## ACTIVITY
When you reach the line with "(244, 213) none" in the listing below, transcribe it and each line after it up to and including the line with "(593, 261) none", exactly and with nothing else.

## DATASET RECORDS
+ + + + + + +

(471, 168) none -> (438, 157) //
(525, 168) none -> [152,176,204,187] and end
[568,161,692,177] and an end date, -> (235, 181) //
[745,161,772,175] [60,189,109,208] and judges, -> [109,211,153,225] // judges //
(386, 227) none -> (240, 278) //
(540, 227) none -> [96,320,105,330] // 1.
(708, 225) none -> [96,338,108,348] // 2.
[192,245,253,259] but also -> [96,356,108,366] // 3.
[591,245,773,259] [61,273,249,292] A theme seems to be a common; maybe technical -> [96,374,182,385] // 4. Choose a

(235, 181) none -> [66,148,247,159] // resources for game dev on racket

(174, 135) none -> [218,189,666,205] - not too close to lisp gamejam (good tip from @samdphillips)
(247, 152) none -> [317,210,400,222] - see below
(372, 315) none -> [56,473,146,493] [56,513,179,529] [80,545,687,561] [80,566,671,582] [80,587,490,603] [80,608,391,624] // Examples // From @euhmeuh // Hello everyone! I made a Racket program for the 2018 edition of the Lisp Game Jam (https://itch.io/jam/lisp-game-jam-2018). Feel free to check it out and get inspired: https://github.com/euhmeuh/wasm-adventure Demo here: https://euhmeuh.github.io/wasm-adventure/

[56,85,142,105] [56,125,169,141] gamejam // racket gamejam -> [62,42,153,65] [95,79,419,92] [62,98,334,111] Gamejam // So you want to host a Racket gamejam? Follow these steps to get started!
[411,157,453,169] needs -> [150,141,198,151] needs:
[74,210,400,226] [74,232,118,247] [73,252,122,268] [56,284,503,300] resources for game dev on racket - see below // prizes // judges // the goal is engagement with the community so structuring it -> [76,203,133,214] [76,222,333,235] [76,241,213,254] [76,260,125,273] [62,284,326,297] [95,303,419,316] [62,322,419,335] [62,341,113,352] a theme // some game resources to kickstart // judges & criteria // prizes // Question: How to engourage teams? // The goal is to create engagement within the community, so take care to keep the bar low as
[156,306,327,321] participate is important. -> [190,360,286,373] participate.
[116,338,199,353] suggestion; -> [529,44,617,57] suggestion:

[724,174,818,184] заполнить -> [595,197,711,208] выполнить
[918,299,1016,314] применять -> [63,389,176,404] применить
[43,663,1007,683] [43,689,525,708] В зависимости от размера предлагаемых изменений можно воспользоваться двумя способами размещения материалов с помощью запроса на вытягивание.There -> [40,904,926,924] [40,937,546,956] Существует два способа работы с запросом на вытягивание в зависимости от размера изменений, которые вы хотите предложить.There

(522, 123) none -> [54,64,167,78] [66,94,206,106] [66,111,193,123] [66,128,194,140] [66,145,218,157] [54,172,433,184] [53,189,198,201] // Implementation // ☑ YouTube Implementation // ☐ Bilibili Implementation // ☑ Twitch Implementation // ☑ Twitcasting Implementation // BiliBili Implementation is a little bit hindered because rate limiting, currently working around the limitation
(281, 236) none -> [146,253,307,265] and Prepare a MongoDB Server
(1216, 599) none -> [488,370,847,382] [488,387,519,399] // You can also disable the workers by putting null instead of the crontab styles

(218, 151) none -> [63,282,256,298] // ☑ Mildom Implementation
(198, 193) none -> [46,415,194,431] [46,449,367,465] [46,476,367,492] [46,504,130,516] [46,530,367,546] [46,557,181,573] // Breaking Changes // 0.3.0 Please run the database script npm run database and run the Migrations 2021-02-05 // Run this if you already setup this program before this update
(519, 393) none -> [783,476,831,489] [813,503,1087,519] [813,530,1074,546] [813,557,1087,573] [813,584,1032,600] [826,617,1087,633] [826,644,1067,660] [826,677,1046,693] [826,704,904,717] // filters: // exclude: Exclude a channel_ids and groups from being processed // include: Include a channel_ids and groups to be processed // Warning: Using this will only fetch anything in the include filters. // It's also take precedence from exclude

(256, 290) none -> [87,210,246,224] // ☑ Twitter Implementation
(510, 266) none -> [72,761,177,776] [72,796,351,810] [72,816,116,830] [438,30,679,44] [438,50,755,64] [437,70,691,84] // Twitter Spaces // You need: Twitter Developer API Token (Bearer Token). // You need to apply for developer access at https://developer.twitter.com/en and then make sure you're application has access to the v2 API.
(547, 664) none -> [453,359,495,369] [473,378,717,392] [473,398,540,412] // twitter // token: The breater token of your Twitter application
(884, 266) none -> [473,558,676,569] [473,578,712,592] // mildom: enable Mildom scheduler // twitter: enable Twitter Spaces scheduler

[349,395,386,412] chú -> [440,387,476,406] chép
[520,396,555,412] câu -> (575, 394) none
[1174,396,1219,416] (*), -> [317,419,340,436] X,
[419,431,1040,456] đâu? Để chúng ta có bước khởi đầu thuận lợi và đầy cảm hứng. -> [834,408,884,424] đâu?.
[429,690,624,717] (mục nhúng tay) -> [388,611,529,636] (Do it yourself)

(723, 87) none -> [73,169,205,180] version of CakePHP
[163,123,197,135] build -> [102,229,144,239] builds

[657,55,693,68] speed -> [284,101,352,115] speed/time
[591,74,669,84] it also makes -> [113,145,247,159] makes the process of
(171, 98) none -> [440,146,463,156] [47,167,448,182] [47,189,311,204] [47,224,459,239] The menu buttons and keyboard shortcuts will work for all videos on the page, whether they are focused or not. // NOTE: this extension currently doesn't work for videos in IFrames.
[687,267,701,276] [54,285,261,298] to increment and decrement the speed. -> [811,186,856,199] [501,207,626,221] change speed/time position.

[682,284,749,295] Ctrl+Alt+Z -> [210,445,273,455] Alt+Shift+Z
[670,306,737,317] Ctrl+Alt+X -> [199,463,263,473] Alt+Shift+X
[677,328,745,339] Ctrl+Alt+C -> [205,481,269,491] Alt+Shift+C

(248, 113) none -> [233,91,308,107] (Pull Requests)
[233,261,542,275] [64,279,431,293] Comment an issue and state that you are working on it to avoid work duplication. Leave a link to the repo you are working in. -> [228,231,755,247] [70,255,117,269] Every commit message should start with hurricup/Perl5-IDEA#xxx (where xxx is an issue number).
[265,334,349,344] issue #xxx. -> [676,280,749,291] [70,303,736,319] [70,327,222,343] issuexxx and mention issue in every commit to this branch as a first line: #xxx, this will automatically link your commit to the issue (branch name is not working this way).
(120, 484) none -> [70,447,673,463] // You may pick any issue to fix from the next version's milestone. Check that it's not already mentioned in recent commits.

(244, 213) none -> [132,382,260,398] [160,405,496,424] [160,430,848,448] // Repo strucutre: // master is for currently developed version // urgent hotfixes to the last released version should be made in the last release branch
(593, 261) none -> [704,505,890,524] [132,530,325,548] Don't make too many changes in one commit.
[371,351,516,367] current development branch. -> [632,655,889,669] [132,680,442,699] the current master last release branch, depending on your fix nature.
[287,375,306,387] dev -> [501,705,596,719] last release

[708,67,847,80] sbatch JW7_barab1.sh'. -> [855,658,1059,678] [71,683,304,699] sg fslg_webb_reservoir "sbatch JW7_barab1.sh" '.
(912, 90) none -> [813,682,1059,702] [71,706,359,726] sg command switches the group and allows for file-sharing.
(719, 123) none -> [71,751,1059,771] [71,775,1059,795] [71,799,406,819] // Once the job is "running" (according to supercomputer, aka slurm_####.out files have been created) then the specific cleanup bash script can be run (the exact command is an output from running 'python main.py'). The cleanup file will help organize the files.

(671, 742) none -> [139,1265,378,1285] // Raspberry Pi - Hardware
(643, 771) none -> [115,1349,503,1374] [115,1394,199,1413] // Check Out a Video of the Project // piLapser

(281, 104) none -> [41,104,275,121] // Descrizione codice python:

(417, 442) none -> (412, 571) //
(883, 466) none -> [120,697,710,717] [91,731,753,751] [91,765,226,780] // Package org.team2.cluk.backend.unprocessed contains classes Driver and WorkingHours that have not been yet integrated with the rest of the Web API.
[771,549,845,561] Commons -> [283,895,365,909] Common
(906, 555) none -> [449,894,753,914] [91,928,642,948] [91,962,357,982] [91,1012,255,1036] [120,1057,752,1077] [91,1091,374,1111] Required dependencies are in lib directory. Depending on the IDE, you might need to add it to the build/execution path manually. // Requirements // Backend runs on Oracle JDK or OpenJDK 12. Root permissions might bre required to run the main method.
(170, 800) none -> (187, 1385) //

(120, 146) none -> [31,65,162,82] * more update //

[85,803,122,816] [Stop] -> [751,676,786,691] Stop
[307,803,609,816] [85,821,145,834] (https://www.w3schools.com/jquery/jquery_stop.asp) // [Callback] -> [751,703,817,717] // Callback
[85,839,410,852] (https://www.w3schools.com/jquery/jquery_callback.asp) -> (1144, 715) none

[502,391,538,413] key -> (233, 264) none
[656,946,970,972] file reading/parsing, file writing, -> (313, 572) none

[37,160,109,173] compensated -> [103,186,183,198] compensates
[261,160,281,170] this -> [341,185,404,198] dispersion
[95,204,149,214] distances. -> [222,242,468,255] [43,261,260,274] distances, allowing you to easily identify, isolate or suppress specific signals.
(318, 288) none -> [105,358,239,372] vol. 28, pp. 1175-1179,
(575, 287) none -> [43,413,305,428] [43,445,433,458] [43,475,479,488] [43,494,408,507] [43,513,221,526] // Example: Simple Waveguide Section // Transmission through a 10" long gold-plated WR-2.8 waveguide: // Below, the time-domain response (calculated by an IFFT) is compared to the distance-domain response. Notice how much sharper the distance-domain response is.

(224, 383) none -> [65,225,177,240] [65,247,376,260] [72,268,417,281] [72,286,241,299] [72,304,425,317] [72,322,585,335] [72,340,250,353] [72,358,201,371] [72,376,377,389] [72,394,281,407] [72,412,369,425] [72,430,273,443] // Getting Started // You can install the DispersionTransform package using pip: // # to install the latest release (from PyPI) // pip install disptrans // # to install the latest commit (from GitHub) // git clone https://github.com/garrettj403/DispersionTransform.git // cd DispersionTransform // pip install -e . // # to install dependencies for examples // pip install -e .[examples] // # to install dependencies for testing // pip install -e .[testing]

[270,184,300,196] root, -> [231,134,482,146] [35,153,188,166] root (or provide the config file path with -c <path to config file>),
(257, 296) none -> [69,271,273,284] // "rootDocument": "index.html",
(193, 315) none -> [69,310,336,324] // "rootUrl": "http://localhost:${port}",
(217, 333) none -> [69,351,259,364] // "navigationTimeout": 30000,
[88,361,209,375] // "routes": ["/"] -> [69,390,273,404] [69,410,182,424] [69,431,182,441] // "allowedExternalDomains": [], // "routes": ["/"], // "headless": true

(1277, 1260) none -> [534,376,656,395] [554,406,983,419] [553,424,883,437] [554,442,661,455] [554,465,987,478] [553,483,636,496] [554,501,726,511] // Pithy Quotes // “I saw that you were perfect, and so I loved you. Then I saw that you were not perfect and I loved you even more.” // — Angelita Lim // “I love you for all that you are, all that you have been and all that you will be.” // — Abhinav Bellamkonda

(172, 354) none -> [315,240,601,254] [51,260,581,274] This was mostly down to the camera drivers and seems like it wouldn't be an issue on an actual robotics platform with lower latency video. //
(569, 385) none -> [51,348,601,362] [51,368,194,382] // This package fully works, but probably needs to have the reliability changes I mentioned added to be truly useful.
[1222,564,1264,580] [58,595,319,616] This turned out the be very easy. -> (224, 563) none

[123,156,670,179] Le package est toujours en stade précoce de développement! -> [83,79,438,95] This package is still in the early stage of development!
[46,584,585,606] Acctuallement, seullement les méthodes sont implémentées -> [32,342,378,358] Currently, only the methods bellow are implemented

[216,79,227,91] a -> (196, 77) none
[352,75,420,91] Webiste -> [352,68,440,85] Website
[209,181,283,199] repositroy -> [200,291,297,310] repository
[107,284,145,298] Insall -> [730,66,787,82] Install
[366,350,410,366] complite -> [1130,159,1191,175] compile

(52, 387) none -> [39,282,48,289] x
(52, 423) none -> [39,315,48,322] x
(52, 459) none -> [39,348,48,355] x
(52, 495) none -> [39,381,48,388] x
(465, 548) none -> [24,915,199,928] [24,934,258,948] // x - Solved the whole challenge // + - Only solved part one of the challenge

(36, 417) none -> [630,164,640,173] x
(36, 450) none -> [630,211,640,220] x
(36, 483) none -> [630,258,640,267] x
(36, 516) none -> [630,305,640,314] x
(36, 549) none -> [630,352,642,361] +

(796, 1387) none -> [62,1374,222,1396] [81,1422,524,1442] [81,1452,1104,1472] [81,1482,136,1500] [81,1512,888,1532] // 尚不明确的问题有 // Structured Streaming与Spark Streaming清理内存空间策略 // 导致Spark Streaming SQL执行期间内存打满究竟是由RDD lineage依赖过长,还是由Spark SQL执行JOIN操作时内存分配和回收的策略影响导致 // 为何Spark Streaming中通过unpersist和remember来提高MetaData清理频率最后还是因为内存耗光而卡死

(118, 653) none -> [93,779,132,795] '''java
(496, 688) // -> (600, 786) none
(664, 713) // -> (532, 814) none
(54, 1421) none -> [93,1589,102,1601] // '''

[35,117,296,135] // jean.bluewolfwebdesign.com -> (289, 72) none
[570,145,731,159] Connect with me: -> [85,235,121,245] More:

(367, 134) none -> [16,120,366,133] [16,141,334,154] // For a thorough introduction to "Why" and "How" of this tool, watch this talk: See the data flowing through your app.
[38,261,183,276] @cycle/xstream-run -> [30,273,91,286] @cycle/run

+ + + + + + +

## TASK SOLUTION
(244, 213) none -> [132,382,260,398] [160,405,496,424] [160,430,848,448] // Repo strucutre: // master is for currently developed version // urgent hotfixes to the last released version should be made in the last release branch
(593, 261) none -> [704,505,890,524] [132,530,325,548] Don't make too many changes in one commit.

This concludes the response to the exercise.